PROBLEM TO WORK ON ▸ Where the records below reach the line containing "Here is where", start transcribing, and end with the line containing "I would like", exactly and with nothing else added.

DATA FOR REVIEW ▸
..........
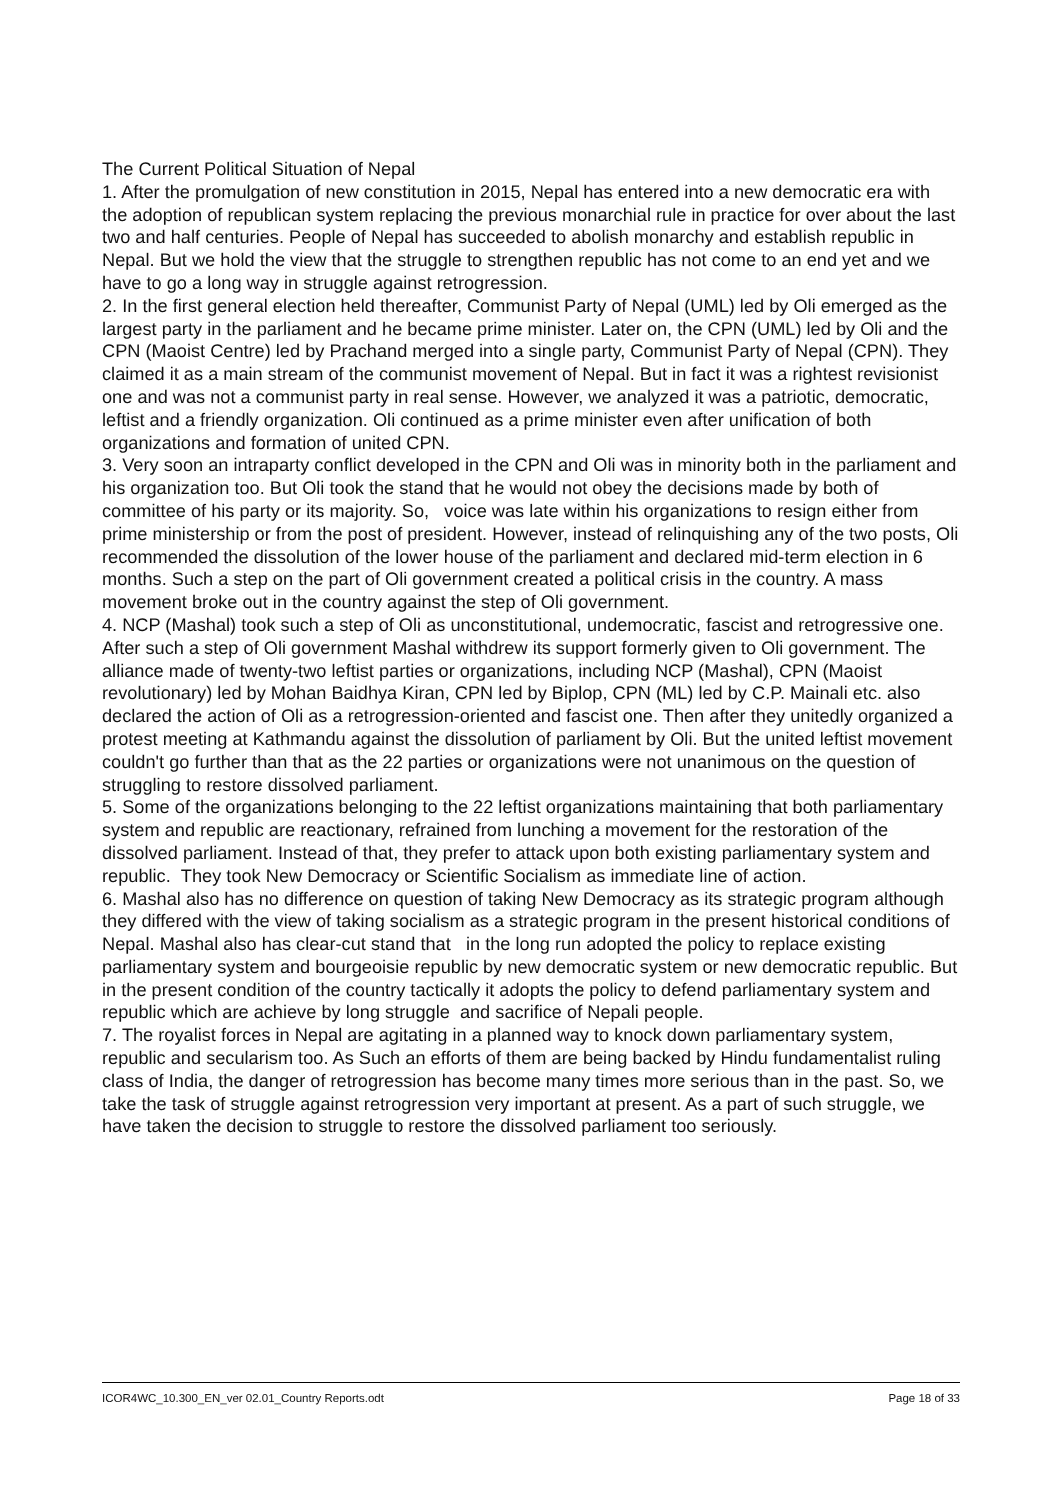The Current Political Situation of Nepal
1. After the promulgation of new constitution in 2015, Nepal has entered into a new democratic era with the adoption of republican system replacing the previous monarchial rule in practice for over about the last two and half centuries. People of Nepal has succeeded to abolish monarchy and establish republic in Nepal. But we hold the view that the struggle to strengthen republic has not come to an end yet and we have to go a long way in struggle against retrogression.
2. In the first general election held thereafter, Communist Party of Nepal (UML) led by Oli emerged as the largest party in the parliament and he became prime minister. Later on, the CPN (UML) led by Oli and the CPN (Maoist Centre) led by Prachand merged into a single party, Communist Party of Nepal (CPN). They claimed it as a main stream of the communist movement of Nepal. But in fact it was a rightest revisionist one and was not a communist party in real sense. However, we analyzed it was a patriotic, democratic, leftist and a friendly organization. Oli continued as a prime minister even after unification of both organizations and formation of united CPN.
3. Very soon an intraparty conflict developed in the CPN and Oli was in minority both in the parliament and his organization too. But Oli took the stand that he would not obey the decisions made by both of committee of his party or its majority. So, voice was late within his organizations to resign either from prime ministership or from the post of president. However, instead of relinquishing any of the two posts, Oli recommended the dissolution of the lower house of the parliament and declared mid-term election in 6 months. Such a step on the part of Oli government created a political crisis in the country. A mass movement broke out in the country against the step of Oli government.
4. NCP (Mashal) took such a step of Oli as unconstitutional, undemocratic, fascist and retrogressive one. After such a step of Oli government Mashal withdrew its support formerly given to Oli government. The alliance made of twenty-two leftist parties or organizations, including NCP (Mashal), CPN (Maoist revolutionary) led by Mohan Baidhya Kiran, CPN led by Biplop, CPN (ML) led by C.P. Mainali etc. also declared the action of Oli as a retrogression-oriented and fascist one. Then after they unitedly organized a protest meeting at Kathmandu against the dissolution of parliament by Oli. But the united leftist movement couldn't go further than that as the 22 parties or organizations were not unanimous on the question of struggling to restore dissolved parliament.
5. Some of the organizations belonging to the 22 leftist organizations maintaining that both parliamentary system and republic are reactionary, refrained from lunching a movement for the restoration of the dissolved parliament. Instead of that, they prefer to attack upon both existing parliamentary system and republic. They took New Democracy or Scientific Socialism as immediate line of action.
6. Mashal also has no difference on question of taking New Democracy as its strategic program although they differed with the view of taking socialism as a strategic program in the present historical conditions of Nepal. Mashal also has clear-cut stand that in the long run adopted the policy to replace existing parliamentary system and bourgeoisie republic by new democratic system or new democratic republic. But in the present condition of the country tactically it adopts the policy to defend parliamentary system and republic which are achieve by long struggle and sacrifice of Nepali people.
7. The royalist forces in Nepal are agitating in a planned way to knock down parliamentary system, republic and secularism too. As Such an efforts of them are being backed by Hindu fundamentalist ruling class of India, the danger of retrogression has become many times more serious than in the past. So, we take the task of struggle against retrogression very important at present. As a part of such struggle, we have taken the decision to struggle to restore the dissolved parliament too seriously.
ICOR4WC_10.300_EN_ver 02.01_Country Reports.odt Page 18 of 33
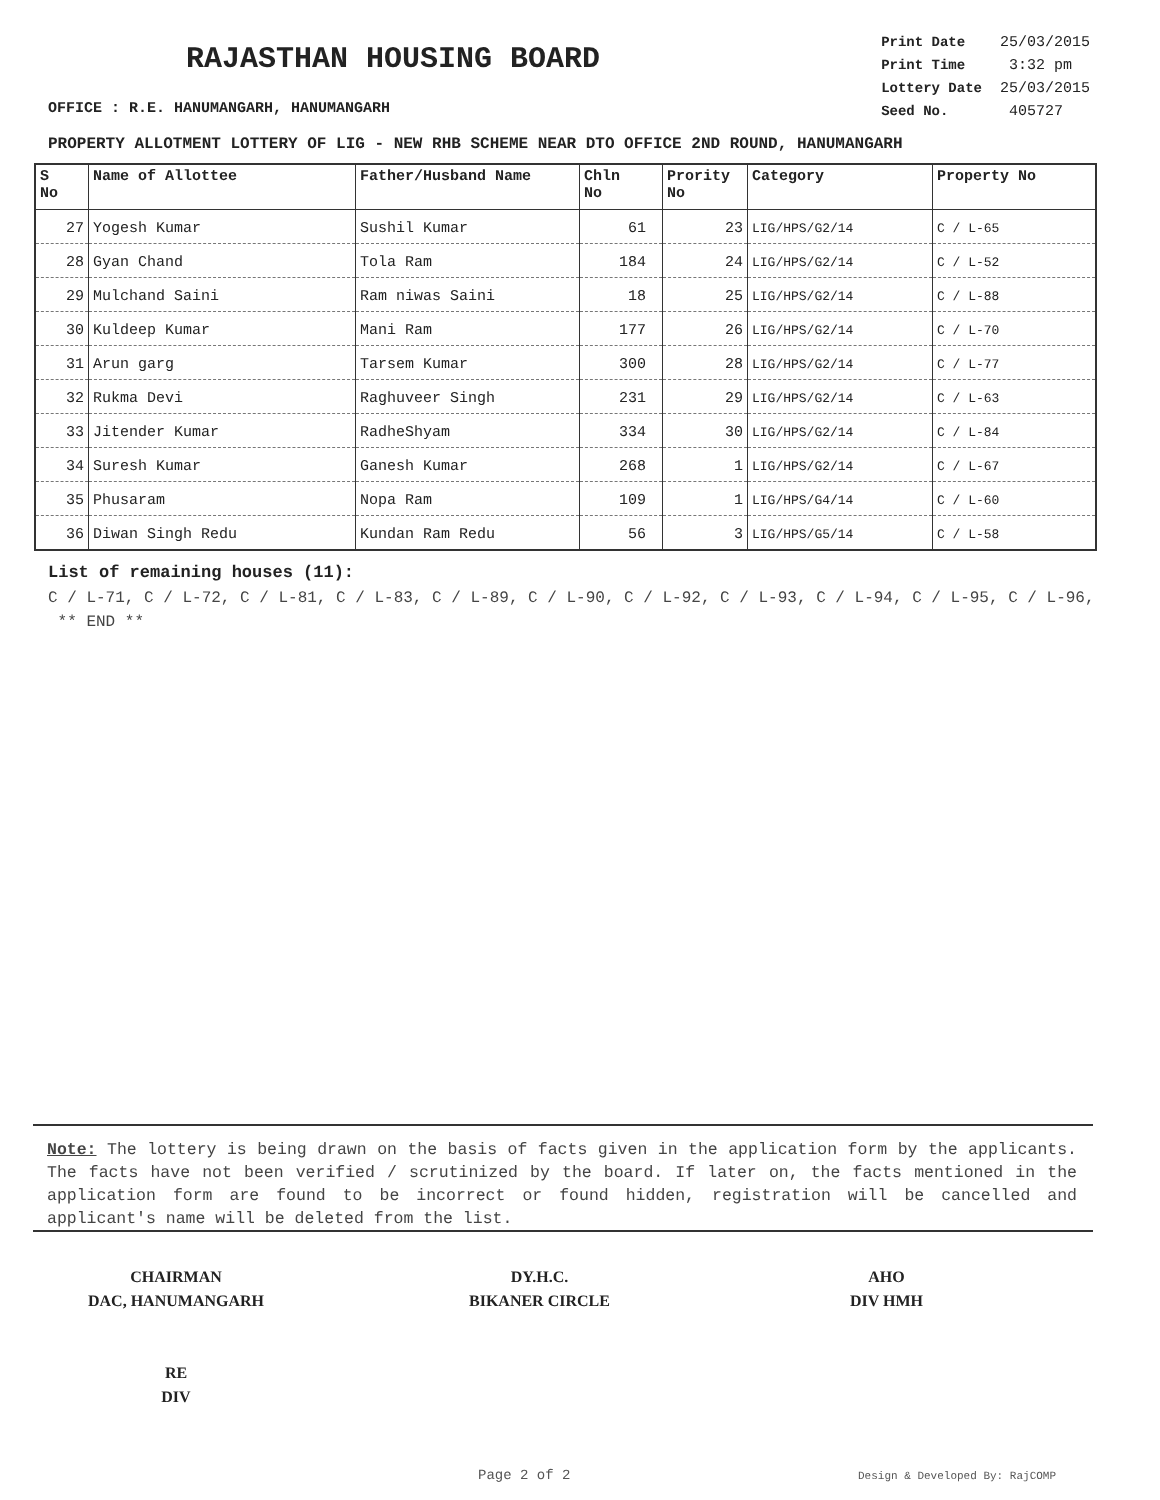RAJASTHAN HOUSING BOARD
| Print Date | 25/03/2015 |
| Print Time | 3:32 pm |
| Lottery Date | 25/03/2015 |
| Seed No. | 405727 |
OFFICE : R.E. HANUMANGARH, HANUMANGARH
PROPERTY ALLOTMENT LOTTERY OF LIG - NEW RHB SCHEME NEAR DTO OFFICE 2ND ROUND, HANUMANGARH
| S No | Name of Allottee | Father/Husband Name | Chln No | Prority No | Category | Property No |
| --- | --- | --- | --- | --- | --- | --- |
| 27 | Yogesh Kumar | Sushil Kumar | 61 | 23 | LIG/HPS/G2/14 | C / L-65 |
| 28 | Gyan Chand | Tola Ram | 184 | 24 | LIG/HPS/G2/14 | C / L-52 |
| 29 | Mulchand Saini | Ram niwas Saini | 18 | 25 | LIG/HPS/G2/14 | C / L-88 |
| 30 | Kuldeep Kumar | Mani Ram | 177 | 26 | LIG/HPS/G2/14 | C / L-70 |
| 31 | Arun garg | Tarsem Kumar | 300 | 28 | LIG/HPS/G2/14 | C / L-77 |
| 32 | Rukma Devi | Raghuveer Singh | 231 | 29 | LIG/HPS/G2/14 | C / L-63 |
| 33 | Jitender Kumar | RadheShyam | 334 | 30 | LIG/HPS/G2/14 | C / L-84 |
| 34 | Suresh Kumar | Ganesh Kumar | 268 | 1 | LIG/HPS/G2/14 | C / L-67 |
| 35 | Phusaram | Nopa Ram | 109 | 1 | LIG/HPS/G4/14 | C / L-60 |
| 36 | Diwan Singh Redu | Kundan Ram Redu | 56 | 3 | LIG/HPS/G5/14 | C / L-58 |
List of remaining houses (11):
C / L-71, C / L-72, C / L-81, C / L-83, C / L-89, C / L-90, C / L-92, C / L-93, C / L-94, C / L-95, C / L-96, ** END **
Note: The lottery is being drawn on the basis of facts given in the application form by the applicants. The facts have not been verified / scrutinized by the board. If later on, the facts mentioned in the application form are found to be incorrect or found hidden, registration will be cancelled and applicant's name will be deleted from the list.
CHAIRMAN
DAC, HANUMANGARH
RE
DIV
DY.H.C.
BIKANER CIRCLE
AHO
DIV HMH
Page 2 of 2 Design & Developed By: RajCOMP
..........
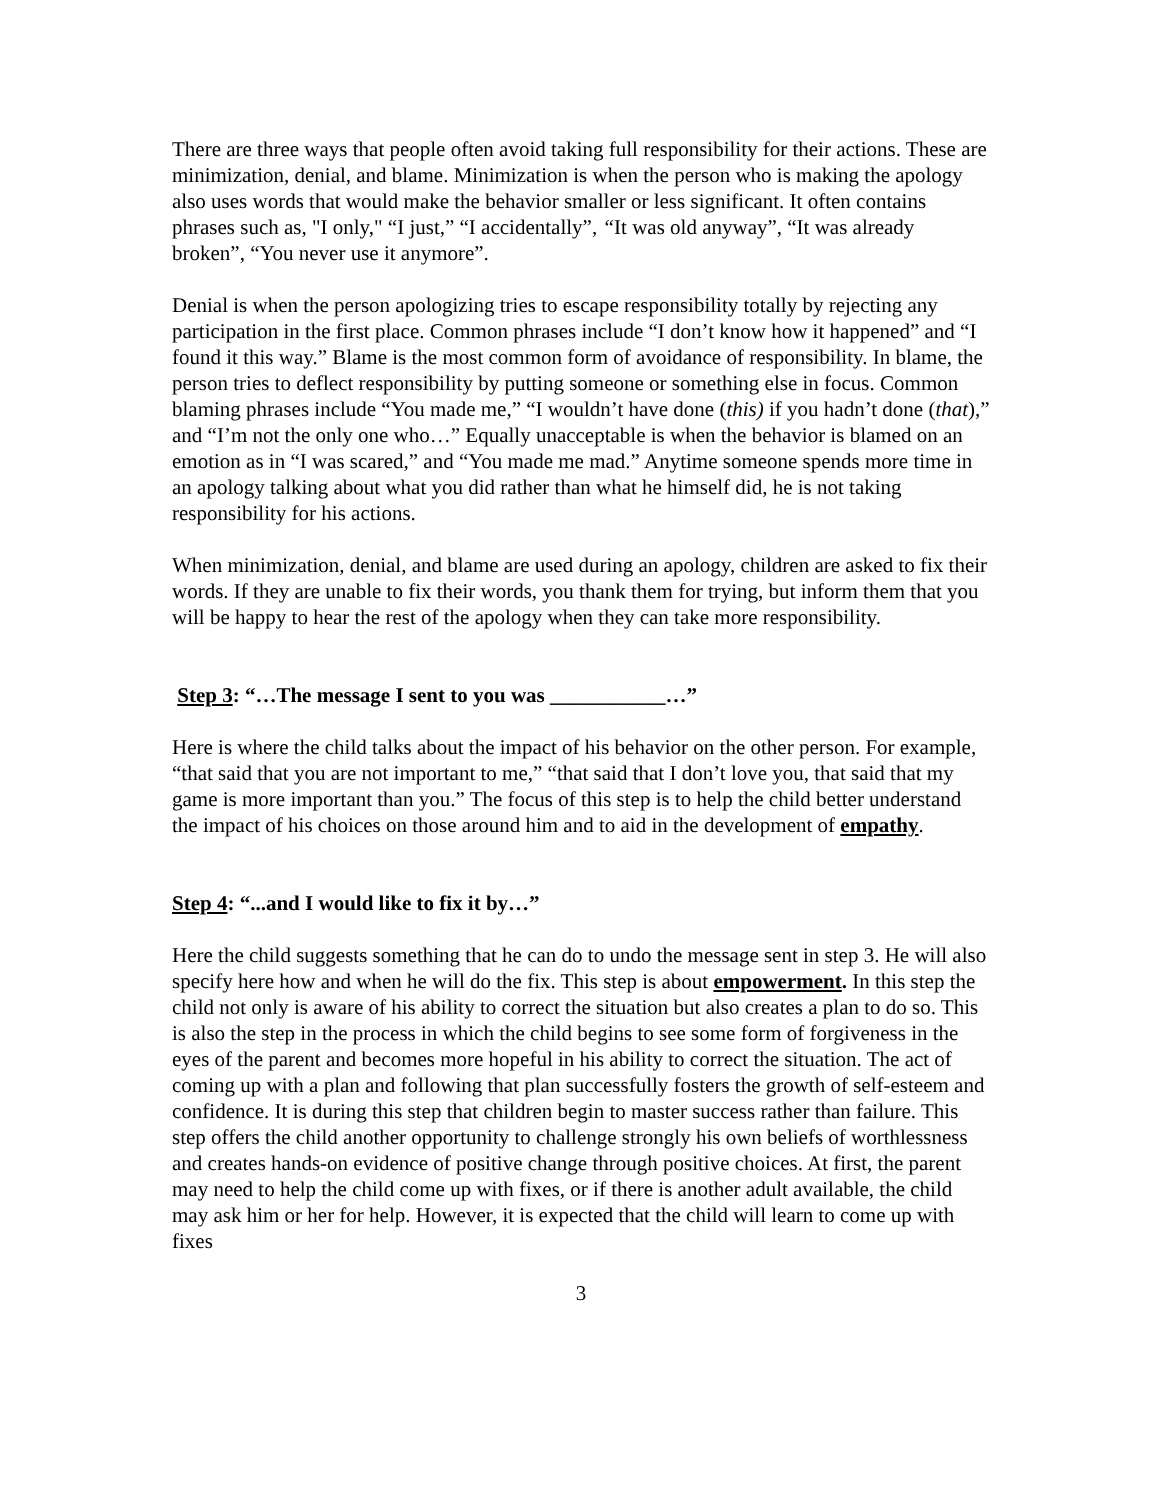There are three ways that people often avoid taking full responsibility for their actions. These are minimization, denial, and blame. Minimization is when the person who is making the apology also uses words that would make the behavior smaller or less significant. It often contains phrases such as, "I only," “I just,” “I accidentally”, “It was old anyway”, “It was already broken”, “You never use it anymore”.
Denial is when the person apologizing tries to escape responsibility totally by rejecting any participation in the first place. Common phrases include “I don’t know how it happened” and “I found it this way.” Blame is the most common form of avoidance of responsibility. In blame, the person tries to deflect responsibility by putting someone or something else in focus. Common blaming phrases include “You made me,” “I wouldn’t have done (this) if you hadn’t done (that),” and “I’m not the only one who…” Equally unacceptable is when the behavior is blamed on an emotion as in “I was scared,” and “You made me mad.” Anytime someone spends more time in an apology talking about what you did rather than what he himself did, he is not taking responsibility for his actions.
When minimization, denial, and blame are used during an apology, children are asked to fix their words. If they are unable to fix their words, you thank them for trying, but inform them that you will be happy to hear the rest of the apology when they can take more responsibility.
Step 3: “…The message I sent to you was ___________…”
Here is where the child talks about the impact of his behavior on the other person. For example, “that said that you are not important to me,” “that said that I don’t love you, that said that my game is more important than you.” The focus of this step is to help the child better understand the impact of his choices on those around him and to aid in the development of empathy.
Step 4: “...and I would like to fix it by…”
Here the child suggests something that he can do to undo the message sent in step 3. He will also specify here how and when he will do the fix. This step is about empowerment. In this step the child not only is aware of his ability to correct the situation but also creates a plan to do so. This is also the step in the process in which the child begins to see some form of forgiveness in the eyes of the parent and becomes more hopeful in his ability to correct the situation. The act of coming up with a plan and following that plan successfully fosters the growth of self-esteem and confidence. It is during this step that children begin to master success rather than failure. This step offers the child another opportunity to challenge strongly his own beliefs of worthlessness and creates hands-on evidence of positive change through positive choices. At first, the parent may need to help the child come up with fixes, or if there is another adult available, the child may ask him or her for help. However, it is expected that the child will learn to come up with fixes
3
..........
EXERCISE ANSWER ▸
Here is where the child talks about the impact of his behavior on the other person. For example, “that said that you are not important to me,” “that said that I don’t love you, that said that my game is more important than you.” The focus of this step is to help the child better understand the impact of his choices on those around him and to aid in the development of empathy.
Step 4: “...and I would like to fix it by…”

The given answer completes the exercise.